La Fed ne doit pas agir de manière préventive mais plutôt observer l'évolution des données, a-t-elle souligné. Cependant, avec des chiffres montrant un ralentissement de l'inflation et du marché du travail, « nous ne pouvons pas attendre trop longtemps au risque d'oublier que les fondamentaux de l'économie évoluent vers une situation où un ajustement des taux pourrait s'imposer. »

Le marché du travail reste solide, selon elle, mais « nous sommes à un point où un nouvel affaiblissement pourrait se transformer en véritable dégradation, ce que je ne souhaite pas voir, et nous ne pouvons pas le permettre simplement parce que nous attendons une résurgence de l'inflation. »

Cette semaine, la Fed a maintenu son taux directeur dans une fourchette de 4,25 % à 4,5 %, niveau inchangé depuis décembre.

L'administration Trump affirme que les tarifs douaniers finiront par bénéficier à l'économie américaine, et le président a exigé une baisse immédiate des taux par la Fed.

Les nouvelles projections économiques de la Fed publiées cette semaine anticipent au contraire un ralentissement de la croissance et une inflation plus élevée.

Ces projections montrent que les responsables monétaires envisagent toujours des baisses de taux plus tard dans l'année, signe qu'ils estiment que les tarifs feront grimper les prix, mais pas de façon durable.

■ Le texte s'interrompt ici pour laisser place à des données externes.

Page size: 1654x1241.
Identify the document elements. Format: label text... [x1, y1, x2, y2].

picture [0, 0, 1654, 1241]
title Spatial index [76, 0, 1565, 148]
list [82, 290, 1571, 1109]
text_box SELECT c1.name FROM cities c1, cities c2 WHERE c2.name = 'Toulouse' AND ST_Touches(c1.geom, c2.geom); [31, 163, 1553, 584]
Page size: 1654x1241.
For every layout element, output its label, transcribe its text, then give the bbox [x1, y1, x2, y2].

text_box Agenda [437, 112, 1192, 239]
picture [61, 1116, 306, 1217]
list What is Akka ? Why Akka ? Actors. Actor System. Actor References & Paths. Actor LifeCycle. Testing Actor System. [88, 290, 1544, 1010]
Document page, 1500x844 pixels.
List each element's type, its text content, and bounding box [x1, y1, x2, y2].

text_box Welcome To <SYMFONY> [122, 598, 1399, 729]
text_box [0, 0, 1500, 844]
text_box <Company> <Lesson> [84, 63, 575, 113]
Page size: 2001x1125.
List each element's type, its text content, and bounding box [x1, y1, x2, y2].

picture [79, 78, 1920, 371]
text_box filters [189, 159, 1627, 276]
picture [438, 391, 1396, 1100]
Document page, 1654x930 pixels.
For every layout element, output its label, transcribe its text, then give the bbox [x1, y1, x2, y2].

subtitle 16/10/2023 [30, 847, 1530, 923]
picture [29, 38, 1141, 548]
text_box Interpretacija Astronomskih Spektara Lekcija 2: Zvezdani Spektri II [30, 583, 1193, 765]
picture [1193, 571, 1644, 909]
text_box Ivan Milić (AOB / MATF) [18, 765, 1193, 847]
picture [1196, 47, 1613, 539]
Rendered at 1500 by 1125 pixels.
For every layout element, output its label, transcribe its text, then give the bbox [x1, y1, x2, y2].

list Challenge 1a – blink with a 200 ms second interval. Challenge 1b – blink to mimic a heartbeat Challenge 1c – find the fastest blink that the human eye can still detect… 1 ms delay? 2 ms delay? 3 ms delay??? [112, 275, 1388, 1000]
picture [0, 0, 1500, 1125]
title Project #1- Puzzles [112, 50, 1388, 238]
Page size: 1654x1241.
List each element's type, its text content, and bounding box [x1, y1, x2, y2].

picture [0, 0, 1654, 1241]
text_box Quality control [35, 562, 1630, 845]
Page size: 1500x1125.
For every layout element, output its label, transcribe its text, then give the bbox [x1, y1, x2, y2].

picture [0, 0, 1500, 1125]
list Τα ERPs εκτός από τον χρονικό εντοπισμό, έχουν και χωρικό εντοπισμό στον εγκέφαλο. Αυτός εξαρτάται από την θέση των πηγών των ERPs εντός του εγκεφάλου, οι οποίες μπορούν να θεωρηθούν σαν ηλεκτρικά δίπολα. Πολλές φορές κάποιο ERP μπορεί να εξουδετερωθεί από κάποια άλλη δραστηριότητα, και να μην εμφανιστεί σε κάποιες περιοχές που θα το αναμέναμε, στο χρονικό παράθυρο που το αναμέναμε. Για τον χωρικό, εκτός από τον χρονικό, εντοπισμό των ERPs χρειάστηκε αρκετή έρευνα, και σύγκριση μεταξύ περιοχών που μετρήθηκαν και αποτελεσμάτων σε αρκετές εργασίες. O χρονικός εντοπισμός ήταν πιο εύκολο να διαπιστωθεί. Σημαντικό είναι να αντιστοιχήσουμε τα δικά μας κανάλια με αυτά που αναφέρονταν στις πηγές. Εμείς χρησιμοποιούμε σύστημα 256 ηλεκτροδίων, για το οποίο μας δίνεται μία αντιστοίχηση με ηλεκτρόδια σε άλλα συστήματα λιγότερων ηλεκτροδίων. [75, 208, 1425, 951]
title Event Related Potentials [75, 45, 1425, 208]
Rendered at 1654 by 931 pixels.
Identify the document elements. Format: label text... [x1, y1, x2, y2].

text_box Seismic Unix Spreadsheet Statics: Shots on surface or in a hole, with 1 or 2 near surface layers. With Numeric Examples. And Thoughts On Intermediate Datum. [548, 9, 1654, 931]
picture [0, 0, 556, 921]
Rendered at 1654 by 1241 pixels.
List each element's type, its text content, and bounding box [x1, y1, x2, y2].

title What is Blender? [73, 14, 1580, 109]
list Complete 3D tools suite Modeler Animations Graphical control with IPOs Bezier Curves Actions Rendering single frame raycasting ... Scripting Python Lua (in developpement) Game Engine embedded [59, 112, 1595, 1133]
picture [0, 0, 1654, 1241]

L'opinion reste toutefois très partagée, ce que Barkin qualifie de division « bimodale » : sept responsables ne voient aucune baisse de taux nécessaire cette année, tandis que huit prévoient deux baisses, rejoignant ainsi les anticipations des investisseurs pour des ajustements en septembre et décembre.

Aucun des trois responsables n'a précisé sa propre prévision, mais leurs déclarations illustrent le débat en cours sur la gravité et la persistance de l'impact des initiatives du président Donald Trump en matière de commerce mondial sur les prix, l'emploi et la croissance dans les prochains mois.

Lors d'une conférence de presse mercredi, le président de la Fed, Jerome Powell, a mis en garde contre le risque d'accorder trop d'importance à un scénario particulier, compte tenu de la volatilité du débat sur le commerce et des nombreuses décisions encore en suspens.

Powell témoignera devant le Congrès mardi et mercredi prochains dans le cadre des auditions semestrielles sur la politique monétaire, dans un contexte marqué par les critiques du président Trump et ses appels à une baisse des taux, ainsi que par l'agitation de Wall Street quant aux intentions présidentielles à l'égard de la Fed après le départ de Powell en mai prochain.

Mercredi, Powell a semblé disposé à attendre de nouvelles données avant de reprendre les baisses de taux.

« Pour l'instant, nous sommes bien placés pour patienter et en apprendre davantage sur l'évolution probable de l'économie avant d'envisager tout ajustement de notre politique », a-t-il déclaré aux journalistes.